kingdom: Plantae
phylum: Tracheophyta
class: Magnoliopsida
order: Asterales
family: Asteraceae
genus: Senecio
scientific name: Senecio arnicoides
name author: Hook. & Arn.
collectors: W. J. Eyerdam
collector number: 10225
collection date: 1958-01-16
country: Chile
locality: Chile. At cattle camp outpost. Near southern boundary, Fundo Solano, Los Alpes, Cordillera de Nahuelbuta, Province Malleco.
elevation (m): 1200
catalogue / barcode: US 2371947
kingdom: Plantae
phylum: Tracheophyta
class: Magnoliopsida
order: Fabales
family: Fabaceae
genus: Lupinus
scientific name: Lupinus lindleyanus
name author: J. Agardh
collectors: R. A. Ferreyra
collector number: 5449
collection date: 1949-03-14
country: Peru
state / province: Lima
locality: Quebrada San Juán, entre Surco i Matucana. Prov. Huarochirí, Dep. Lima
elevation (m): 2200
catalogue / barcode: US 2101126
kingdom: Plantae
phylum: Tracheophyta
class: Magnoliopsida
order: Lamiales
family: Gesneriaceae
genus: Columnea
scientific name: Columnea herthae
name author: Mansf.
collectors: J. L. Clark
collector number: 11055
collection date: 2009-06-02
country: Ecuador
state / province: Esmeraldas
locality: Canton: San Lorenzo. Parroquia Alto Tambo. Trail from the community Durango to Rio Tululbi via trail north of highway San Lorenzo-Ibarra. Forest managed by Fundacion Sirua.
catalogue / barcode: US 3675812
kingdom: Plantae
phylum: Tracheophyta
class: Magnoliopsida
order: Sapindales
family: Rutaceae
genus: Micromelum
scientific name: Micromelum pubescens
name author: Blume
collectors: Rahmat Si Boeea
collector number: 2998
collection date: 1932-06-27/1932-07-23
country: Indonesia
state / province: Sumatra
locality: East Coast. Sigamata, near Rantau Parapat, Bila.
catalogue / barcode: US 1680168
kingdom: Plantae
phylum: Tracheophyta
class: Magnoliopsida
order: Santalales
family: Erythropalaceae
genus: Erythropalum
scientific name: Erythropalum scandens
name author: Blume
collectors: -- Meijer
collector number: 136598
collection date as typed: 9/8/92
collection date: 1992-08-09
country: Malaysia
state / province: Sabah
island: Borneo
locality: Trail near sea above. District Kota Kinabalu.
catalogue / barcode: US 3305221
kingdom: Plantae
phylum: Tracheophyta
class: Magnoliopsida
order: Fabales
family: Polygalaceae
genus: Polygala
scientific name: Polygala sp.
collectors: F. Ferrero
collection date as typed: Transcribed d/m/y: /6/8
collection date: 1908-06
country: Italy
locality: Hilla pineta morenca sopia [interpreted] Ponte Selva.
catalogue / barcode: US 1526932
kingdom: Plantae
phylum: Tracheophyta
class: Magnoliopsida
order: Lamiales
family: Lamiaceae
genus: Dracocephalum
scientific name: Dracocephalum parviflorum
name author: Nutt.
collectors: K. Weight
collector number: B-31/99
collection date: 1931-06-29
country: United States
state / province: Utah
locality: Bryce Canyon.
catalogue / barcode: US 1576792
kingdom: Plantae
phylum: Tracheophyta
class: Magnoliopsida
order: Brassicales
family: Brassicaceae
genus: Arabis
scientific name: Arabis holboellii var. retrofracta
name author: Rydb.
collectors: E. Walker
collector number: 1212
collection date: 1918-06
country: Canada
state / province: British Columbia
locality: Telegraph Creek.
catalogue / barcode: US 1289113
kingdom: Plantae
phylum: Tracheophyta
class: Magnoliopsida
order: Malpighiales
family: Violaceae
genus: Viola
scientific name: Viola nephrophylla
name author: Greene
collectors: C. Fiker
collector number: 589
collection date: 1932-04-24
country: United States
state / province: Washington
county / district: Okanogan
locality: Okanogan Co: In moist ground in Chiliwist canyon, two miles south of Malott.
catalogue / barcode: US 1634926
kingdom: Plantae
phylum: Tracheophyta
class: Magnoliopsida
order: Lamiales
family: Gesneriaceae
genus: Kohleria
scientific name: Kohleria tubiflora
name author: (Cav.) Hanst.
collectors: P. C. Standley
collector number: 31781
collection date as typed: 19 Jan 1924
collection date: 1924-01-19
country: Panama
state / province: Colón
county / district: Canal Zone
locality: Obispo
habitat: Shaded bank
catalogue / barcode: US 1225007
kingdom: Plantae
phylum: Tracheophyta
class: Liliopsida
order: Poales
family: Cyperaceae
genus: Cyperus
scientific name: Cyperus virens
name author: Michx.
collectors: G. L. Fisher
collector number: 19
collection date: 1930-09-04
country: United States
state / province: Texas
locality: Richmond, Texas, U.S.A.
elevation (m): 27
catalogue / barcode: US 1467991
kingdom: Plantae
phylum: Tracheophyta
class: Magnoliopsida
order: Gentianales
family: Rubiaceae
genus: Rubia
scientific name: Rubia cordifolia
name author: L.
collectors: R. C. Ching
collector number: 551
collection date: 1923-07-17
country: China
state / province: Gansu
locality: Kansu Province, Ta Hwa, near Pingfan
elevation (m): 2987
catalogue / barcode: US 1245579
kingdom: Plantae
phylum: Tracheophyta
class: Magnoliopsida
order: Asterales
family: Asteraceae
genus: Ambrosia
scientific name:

----

* Written exercise: Set down the whole listing above once more, line for line, with every word, number, and punctuation mark unchanged.

* Solution for this exercise:
kingdom: Plantae
phylum: Tracheophyta
class: Magnoliopsida
order: Asterales
family: Asteraceae
genus: Senecio
scientific name: Senecio arnicoides
name author: Hook. & Arn.
collectors: W. J. Eyerdam
collector number: 10225
collection date: 1958-01-16
country: Chile
locality: Chile. At cattle camp outpost. Near southern boundary, Fundo Solano, Los Alpes, Cordillera de Nahuelbuta, Province Malleco.
elevation (m): 1200
catalogue / barcode: US 2371947
kingdom: Plantae
phylum: Tracheophyta
class: Magnoliopsida
order: Fabales
family: Fabaceae
genus: Lupinus
scientific name: Lupinus lindleyanus
name author: J. Agardh
collectors: R. A. Ferreyra
collector number: 5449
collection date: 1949-03-14
country: Peru
state / province: Lima
locality: Quebrada San Juán, entre Surco i Matucana. Prov. Huarochirí, Dep. Lima
elevation (m): 2200
catalogue / barcode: US 2101126
kingdom: Plantae
phylum: Tracheophyta
class: Magnoliopsida
order: Lamiales
family: Gesneriaceae
genus: Columnea
scientific name: Columnea herthae
name author: Mansf.
collectors: J. L. Clark
collector number: 11055
collection date: 2009-06-02
country: Ecuador
state / province: Esmeraldas
locality: Canton: San Lorenzo. Parroquia Alto Tambo. Trail from the community Durango to Rio Tululbi via trail north of highway San Lorenzo-Ibarra. Forest managed by Fundacion Sirua.
catalogue / barcode: US 3675812
kingdom: Plantae
phylum: Tracheophyta
class: Magnoliopsida
order: Sapindales
family: Rutaceae
genus: Micromelum
scientific name: Micromelum pubescens
name author: Blume
collectors: Rahmat Si Boeea
collector number: 2998
collection date: 1932-06-27/1932-07-23
country: Indonesia
state / province: Sumatra
locality: East Coast. Sigamata, near Rantau Parapat, Bila.
catalogue / barcode: US 1680168
kingdom: Plantae
phylum: Tracheophyta
class: Magnoliopsida
order: Santalales
family: Erythropalaceae
genus: Erythropalum
scientific name: Erythropalum scandens
name author: Blume
collectors: -- Meijer
collector number: 136598
collection date as typed: 9/8/92
collection date: 1992-08-09
country: Malaysia
state / province: Sabah
island: Borneo
locality: Trail near sea above. District Kota Kinabalu.
catalogue / barcode: US 3305221
kingdom: Plantae
phylum: Tracheophyta
class: Magnoliopsida
order: Fabales
family: Polygalaceae
genus: Polygala
scientific name: Polygala sp.
collectors: F. Ferrero
collection date as typed: Transcribed d/m/y: /6/8
collection date: 1908-06
country: Italy
locality: Hilla pineta morenca sopia [interpreted] Ponte Selva.
catalogue / barcode: US 1526932
kingdom: Plantae
phylum: Tracheophyta
class: Magnoliopsida
order: Lamiales
family: Lamiaceae
genus: Dracocephalum
scientific name: Dracocephalum parviflorum
name author: Nutt.
collectors: K. Weight
collector number: B-31/99
collection date: 1931-06-29
country: United States
state / province: Utah
locality: Bryce Canyon.
catalogue / barcode: US 1576792
kingdom: Plantae
phylum: Tracheophyta
class: Magnoliopsida
order: Brassicales
family: Brassicaceae
genus: Arabis
scientific name: Arabis holboellii var. retrofracta
name author: Rydb.
collectors: E. Walker
collector number: 1212
collection date: 1918-06
country: Canada
state / province: British Columbia
locality: Telegraph Creek.
catalogue / barcode: US 1289113
kingdom: Plantae
phylum: Tracheophyta
class: Magnoliopsida
order: Malpighiales
family: Violaceae
genus: Viola
scientific name: Viola nephrophylla
name author: Greene
collectors: C. Fiker
collector number: 589
collection date: 1932-04-24
country: United States
state / province: Washington
county / district: Okanogan
locality: Okanogan Co: In moist ground in Chiliwist canyon, two miles south of Malott.
catalogue / barcode: US 1634926
kingdom: Plantae
phylum: Tracheophyta
class: Magnoliopsida
order: Lamiales
family: Gesneriaceae
genus: Kohleria
scientific name: Kohleria tubiflora
name author: (Cav.) Hanst.
collectors: P. C. Standley
collector number: 31781
collection date as typed: 19 Jan 1924
collection date: 1924-01-19
country: Panama
state / province: Colón
county / district: Canal Zone
locality: Obispo
habitat: Shaded bank
catalogue / barcode: US 1225007
kingdom: Plantae
phylum: Tracheophyta
class: Liliopsida
order: Poales
family: Cyperaceae
genus: Cyperus
scientific name: Cyperus virens
name author: Michx.
collectors: G. L. Fisher
collector number: 19
collection date: 1930-09-04
country: United States
state / province: Texas
locality: Richmond, Texas, U.S.A.
elevation (m): 27
catalogue / barcode: US 1467991
kingdom: Plantae
phylum: Tracheophyta
class: Magnoliopsida
order: Gentianales
family: Rubiaceae
genus: Rubia
scientific name: Rubia cordifolia
name author: L.
collectors: R. C. Ching
collector number: 551
collection date: 1923-07-17
country: China
state / province: Gansu
locality: Kansu Province, Ta Hwa, near Pingfan
elevation (m): 2987
catalogue / barcode: US 1245579
kingdom: Plantae
phylum: Tracheophyta
class: Magnoliopsida
order: Asterales
family: Asteraceae
genus: Ambrosia
scientific name:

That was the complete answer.